*Prompt*.
Set down every record below exactly as it stands, minus the pictures.

[Version comparison data]
#####
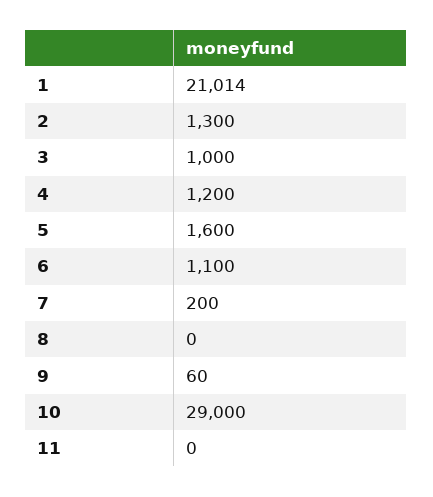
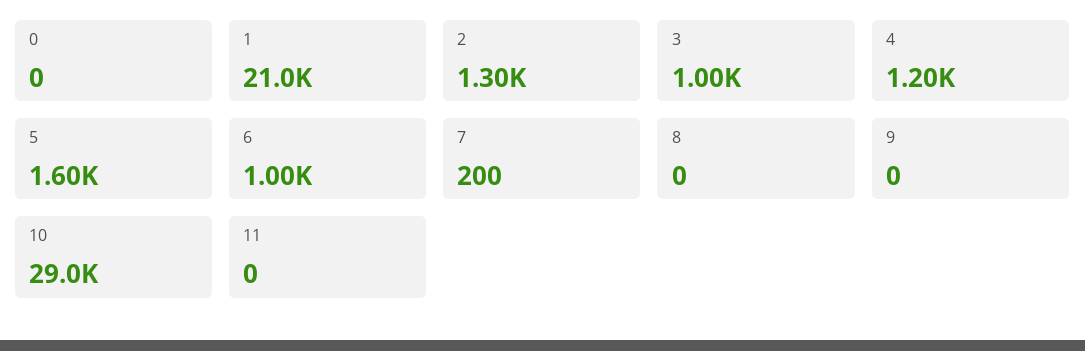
  {
    "1": 21014,
    "2": 1300,
    "3": 1000,
    "4": 1200,
    "5": 1600,
-   "6": 1100,
+   "6": 1000,
    "7": 200,
    "8": 0,
-   "9": 60,
+   "9": 0,
    "10": 29000,
-   "11": 0
+   "11": 0,
+   "0": 0
  }

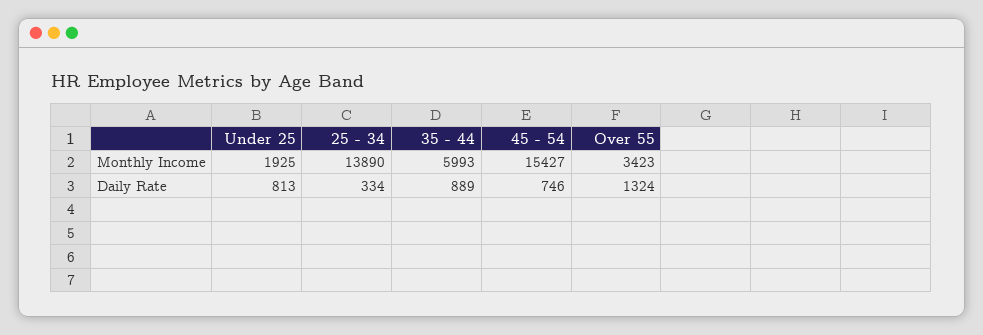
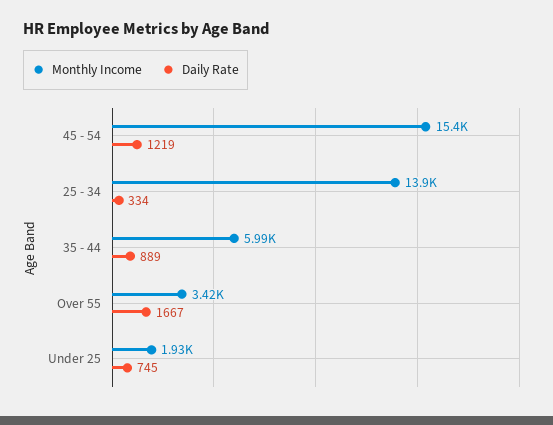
  {
    "Monthly Income": {
      "Under 25": 1925,
      "25 - 34": 13890,
      "35 - 44": 5993,
      "45 - 54": 15427,
      "Over 55": 3423
    },
    "Daily Rate": {
-     "Under 25": 813,
+     "Under 25": 745,
      "25 - 34": 334,
      "35 - 44": 889,
-     "45 - 54": 746,
+     "45 - 54": 1219,
-     "Over 55": 1324
+     "Over 55": 1667
    }
  }

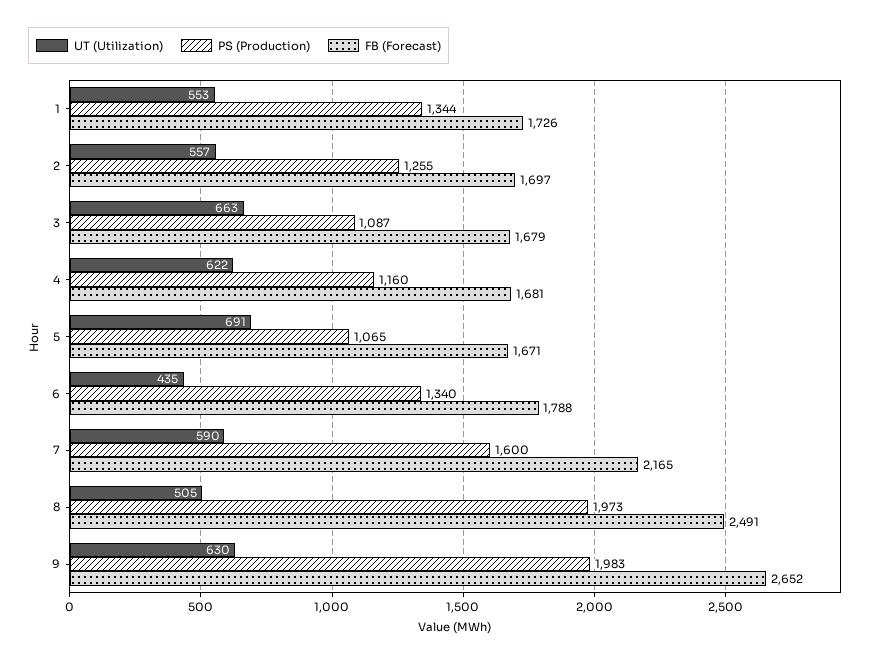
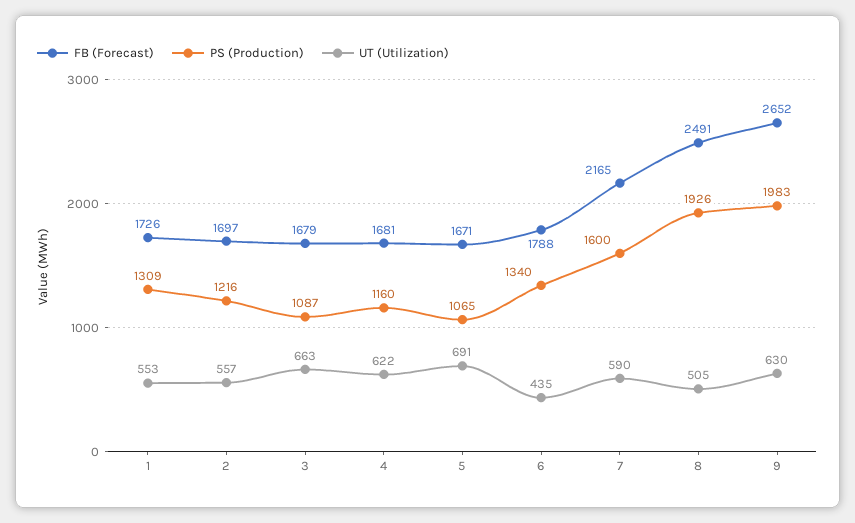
  {
    "UT (Utilization)": {
      "1": 553,
      "2": 557,
      "3": 663,
      "4": 622,
      "5": 691,
      "6": 435,
      "7": 590,
      "8": 505,
      "9": 630
    },
    "PS (Production)": {
-     "1": 1344,
+     "1": 1309,
-     "2": 1255,
+     "2": 1216,
      "3": 1087,
      "4": 1160,
      "5": 1065,
      "6": 1340,
      "7": 1600,
-     "8": 1973,
+     "8": 1926,
      "9": 1983
    },
    "FB (Forecast)": {
      "1": 1726,
      "2": 1697,
      "3": 1679,
      "4": 1681,
      "5": 1671,
      "6": 1788,
      "7": 2165,
      "8": 2491,
      "9": 2652
    }
  }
#####
*Answer section*.
  {
    "1": 21014,
    "2": 1300,
    "3": 1000,
    "4": 1200,
    "5": 1600,
-   "6": 1100,
+   "6": 1000,
    "7": 200,
    "8": 0,
-   "9": 60,
+   "9": 0,
    "10": 29000,
-   "11": 0
+   "11": 0,
+   "0": 0
  }

  {
    "Monthly Income": {
      "Under 25": 1925,
      "25 - 34": 13890,
      "35 - 44": 5993,
      "45 - 54": 15427,
      "Over 55": 3423
    },
    "Daily Rate": {
-     "Under 25": 813,
+     "Under 25": 745,
      "25 - 34": 334,
      "35 - 44": 889,
-     "45 - 54": 746,
+     "45 - 54": 1219,
-     "Over 55": 1324
+     "Over 55": 1667
    }
  }

  {
    "UT (Utilization)": {
      "1": 553,
      "2": 557,
      "3": 663,
      "4": 622,
      "5": 691,
      "6": 435,
      "7": 590,
      "8": 505,
      "9": 630
    },
    "PS (Production)": {
-     "1": 1344,
+     "1": 1309,
-     "2": 1255,
+     "2": 1216,
      "3": 1087,
      "4": 1160,
      "5": 1065,
      "6": 1340,
      "7": 1600,
-     "8": 1973,
+     "8": 1926,
      "9": 1983
    },
    "FB (Forecast)": {
      "1": 1726,
      "2": 1697,
      "3": 1679,
      "4": 1681,
      "5": 1671,
      "6": 1788,
      "7": 2165,
      "8": 2491,
      "9": 2652
    }
  }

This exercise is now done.